■ The problem: Go to the line in the entries below that holds "MARCH 29, 2019" and repeat exactly from there through the line that holds "Plat to be submitted for signatures. |", inclusive.

■ Records to process:
-------

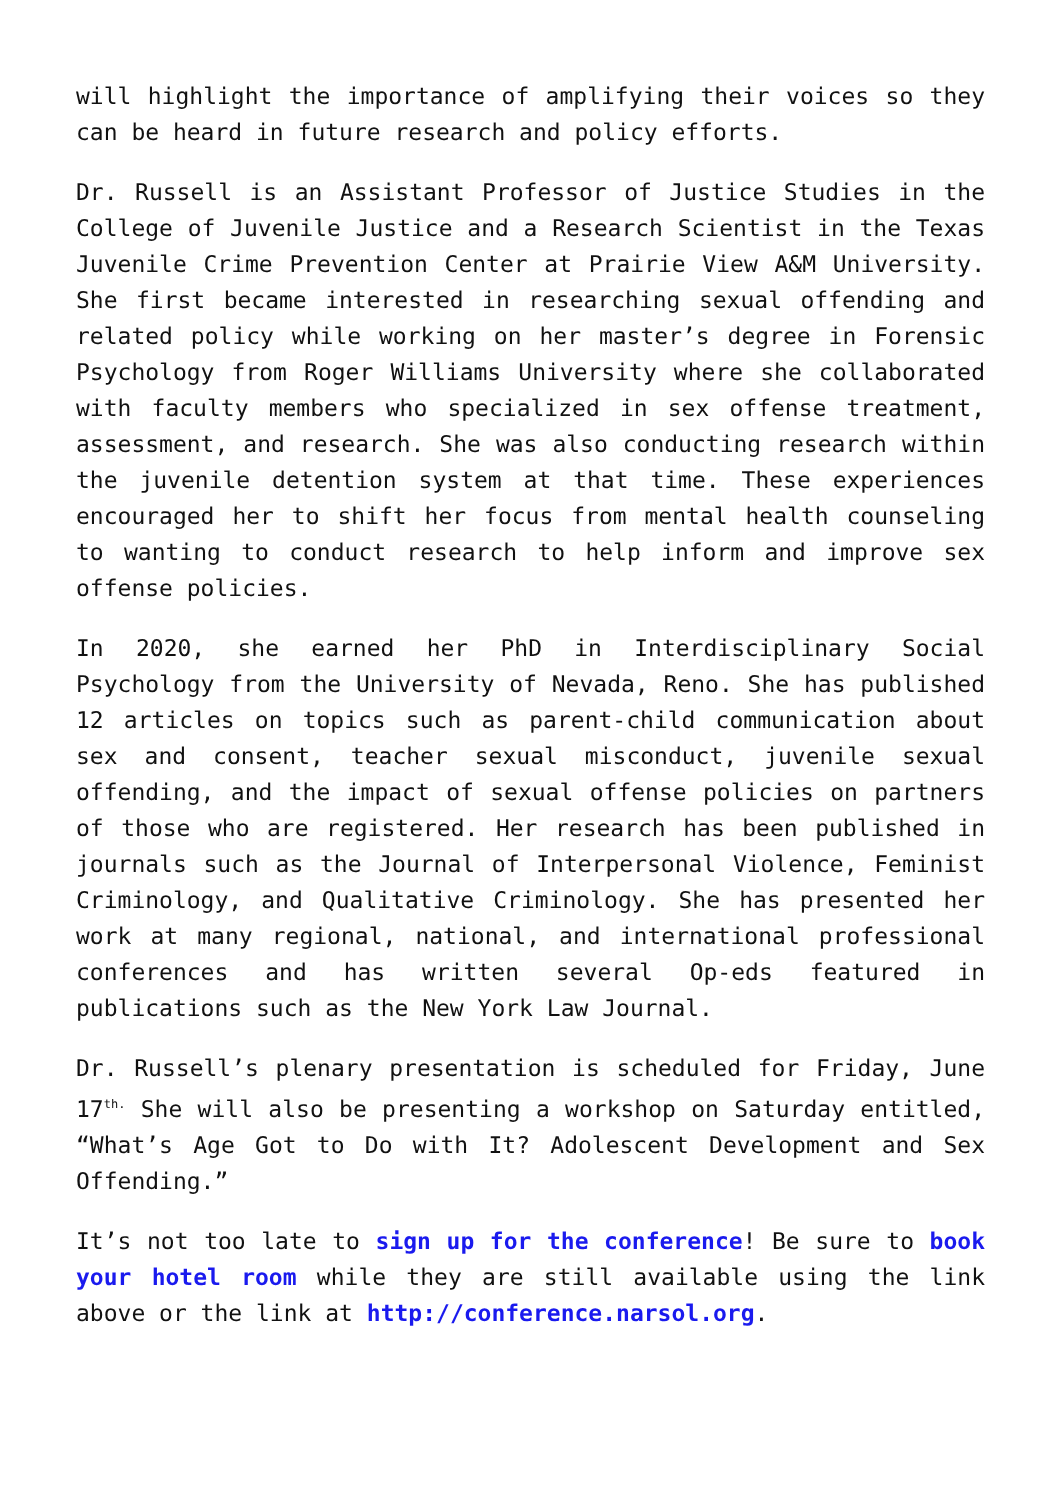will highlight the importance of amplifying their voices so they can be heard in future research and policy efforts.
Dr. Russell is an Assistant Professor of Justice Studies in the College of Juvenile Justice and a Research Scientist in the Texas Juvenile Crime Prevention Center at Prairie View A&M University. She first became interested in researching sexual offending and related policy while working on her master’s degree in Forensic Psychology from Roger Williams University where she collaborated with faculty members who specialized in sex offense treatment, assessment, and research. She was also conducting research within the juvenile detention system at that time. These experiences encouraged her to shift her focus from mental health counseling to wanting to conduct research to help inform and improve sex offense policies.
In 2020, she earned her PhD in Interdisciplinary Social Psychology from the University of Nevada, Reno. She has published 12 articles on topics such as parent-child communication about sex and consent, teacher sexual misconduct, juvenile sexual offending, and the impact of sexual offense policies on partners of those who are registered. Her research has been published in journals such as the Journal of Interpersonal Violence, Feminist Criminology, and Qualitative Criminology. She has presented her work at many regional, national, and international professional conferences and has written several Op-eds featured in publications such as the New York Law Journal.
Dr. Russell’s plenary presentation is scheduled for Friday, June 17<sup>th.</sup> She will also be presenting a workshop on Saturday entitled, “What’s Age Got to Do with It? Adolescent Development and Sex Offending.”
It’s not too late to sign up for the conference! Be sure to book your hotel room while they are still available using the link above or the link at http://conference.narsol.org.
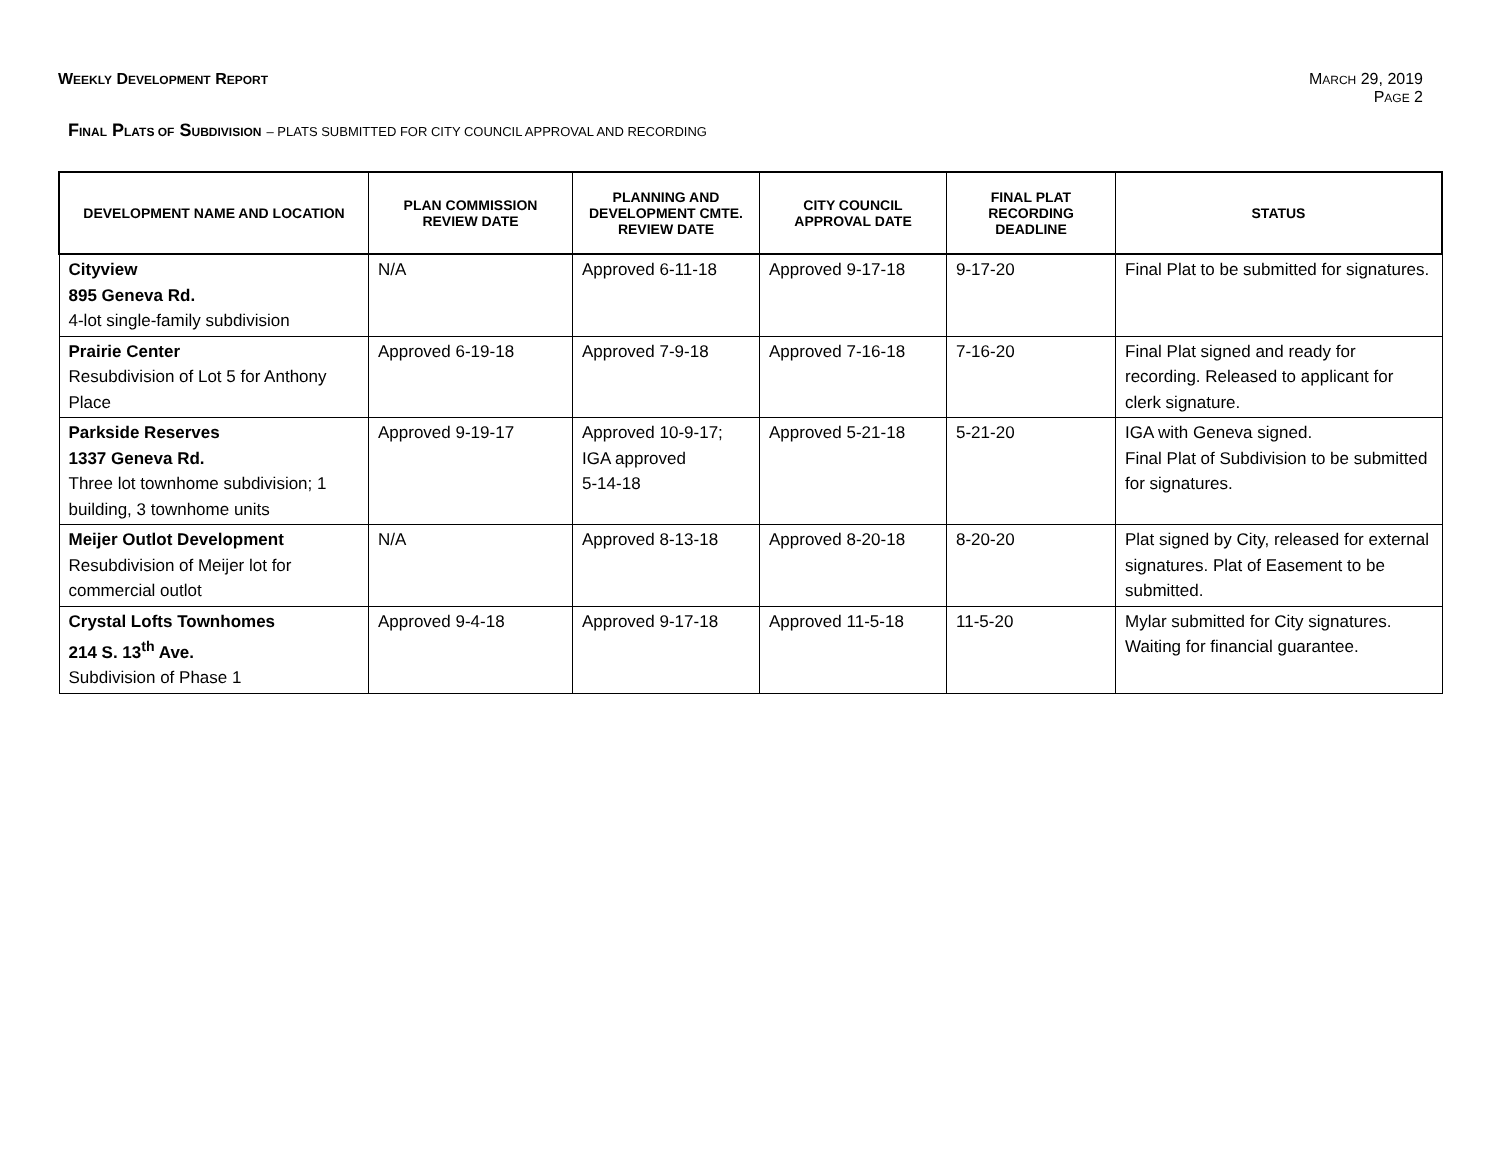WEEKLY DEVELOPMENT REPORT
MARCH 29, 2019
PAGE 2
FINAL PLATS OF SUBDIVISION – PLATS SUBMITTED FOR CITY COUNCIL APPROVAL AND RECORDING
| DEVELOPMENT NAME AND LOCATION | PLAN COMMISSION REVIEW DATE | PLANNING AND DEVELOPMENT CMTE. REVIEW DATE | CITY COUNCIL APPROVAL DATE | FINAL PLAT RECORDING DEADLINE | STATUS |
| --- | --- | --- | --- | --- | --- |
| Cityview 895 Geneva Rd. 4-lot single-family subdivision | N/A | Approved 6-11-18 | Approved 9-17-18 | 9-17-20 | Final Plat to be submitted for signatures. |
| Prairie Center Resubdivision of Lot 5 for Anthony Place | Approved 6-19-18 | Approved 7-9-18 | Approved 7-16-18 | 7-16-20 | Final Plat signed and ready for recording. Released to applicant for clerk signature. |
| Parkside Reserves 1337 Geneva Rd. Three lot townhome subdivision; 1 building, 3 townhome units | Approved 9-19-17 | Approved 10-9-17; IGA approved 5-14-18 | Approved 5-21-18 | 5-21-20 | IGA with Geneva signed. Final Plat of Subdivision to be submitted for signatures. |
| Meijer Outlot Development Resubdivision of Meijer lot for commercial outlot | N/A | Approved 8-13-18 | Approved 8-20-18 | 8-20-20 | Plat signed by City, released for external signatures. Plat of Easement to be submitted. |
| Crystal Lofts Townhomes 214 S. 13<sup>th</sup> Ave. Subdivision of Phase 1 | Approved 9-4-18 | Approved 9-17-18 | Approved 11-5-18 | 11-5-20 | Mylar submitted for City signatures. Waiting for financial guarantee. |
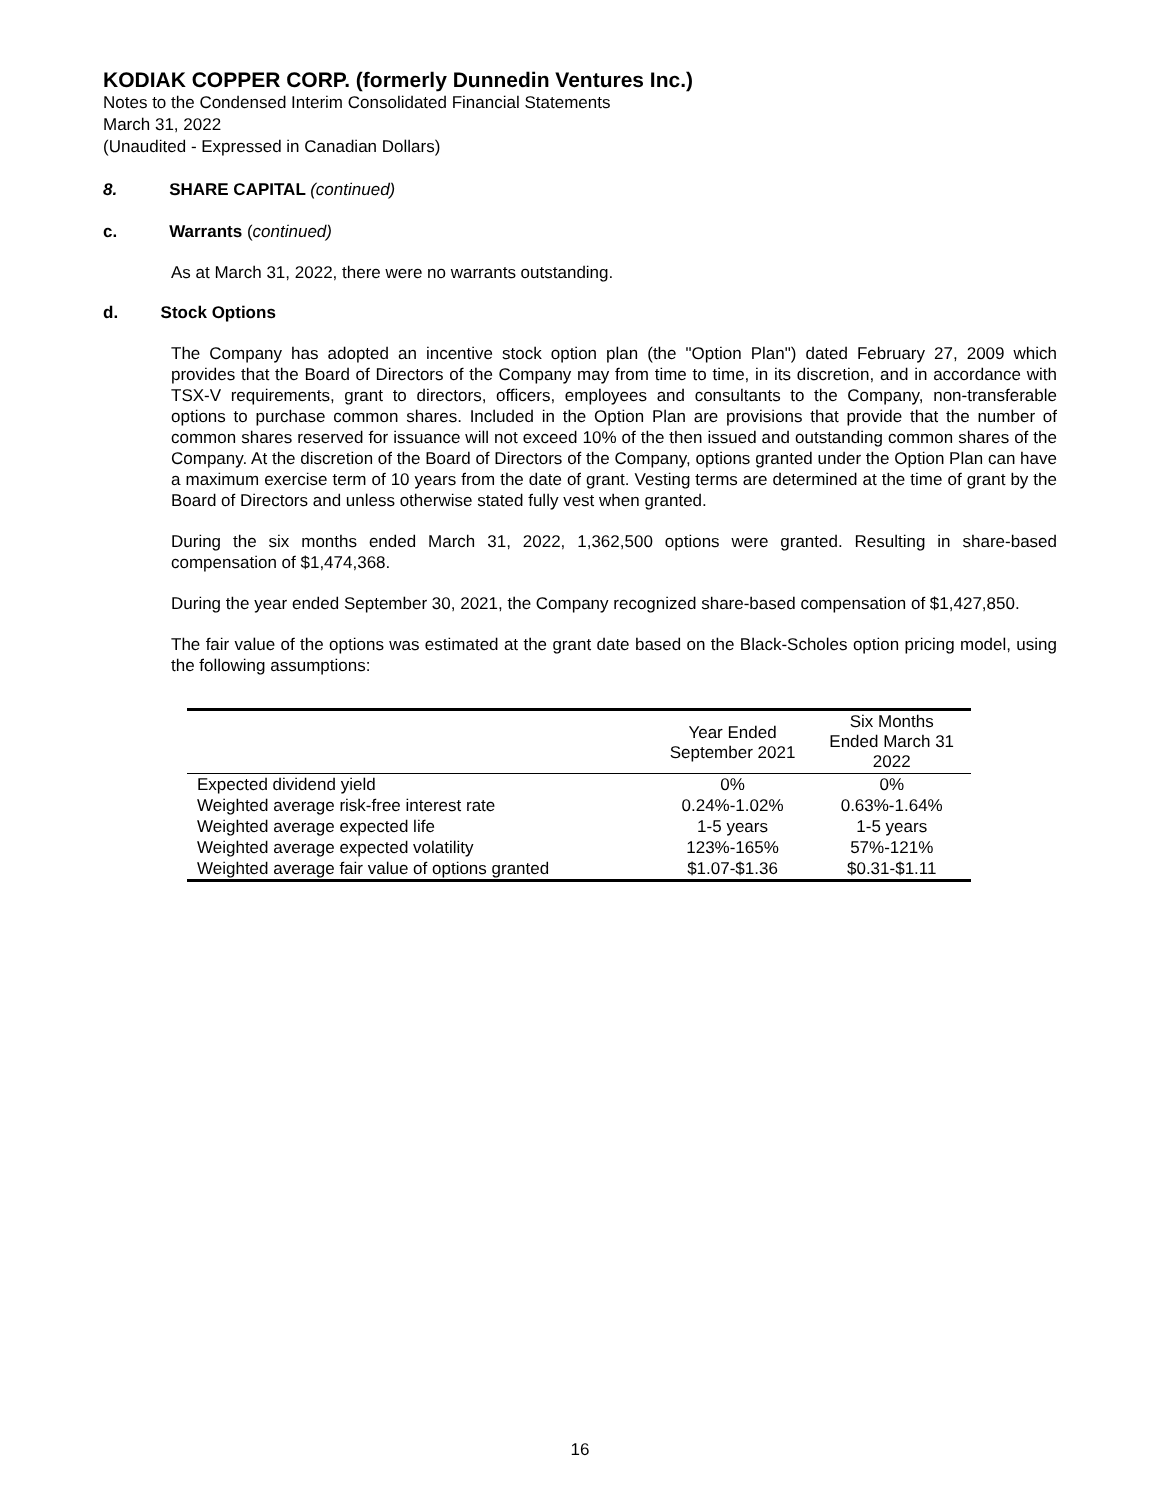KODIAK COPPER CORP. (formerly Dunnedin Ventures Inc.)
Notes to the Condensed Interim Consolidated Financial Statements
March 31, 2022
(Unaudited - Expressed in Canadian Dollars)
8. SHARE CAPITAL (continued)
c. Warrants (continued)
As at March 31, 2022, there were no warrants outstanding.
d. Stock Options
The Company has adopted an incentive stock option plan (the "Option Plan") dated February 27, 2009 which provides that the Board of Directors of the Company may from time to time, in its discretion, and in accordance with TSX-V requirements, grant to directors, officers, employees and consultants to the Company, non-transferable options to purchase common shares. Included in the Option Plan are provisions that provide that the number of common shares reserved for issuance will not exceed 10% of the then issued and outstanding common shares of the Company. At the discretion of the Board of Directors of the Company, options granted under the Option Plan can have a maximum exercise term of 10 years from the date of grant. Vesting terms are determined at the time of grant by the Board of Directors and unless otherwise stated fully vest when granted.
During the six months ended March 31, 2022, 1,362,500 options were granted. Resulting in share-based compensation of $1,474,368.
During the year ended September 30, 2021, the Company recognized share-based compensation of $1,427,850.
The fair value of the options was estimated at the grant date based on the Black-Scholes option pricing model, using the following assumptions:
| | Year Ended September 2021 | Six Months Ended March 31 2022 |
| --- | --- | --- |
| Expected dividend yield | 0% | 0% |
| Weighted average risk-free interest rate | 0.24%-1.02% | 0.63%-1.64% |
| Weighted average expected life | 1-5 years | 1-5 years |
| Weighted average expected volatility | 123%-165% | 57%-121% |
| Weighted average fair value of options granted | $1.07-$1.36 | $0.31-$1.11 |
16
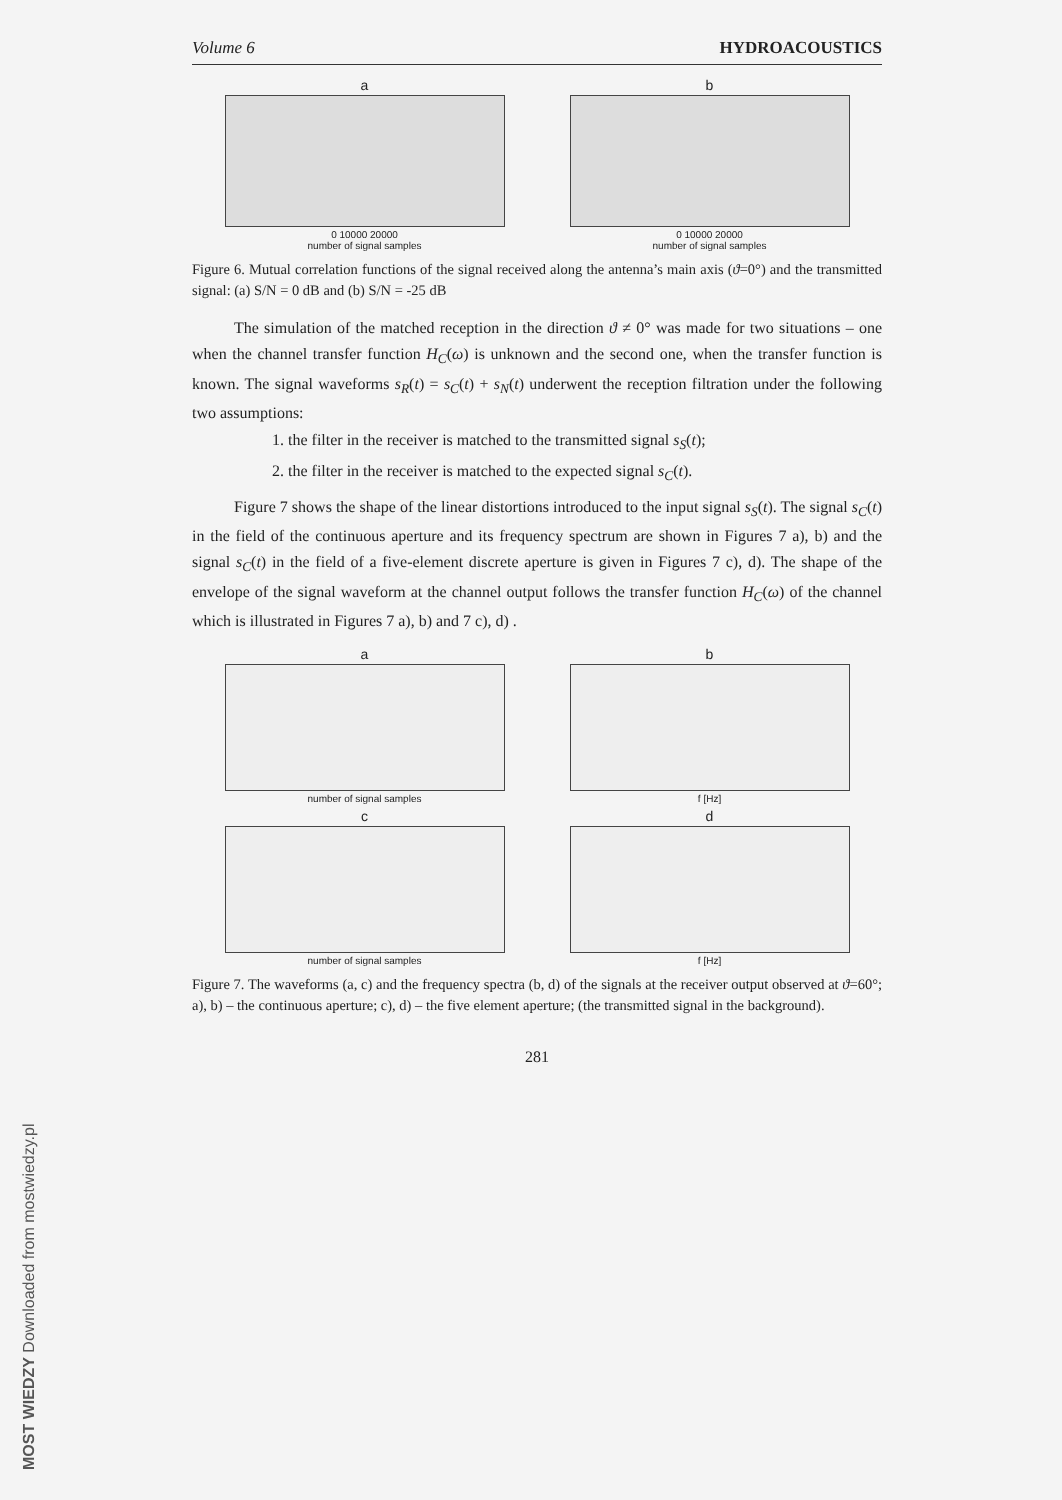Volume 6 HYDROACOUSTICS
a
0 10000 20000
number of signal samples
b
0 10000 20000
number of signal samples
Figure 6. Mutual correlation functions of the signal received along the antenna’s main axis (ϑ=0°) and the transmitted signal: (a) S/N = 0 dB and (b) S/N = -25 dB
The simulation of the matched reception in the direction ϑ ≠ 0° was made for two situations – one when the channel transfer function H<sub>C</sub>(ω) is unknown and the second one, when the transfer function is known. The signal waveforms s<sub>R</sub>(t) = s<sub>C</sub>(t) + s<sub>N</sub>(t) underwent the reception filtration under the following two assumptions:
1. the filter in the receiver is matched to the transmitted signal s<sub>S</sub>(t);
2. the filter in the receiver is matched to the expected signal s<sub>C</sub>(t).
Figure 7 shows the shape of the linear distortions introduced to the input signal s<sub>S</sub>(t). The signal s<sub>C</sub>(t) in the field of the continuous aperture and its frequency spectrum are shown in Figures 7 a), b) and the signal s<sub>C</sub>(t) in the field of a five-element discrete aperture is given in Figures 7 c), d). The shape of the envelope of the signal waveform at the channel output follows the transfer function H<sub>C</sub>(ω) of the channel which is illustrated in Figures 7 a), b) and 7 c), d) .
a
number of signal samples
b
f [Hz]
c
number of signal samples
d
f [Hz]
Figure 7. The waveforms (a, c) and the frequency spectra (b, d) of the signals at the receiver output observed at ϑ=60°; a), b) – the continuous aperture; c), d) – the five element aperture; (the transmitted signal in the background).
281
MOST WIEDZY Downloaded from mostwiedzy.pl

-------

■ Reply:
MARCH 29, 2019
PAGE 2
FINAL PLATS OF SUBDIVISION – PLATS SUBMITTED FOR CITY COUNCIL APPROVAL AND RECORDING
| DEVELOPMENT NAME AND LOCATION | PLAN COMMISSION REVIEW DATE | PLANNING AND DEVELOPMENT CMTE. REVIEW DATE | CITY COUNCIL APPROVAL DATE | FINAL PLAT RECORDING DEADLINE | STATUS |
| --- | --- | --- | --- | --- | --- |
| Cityview 895 Geneva Rd. 4-lot single-family subdivision | N/A | Approved 6-11-18 | Approved 9-17-18 | 9-17-20 | Final Plat to be submitted for signatures. |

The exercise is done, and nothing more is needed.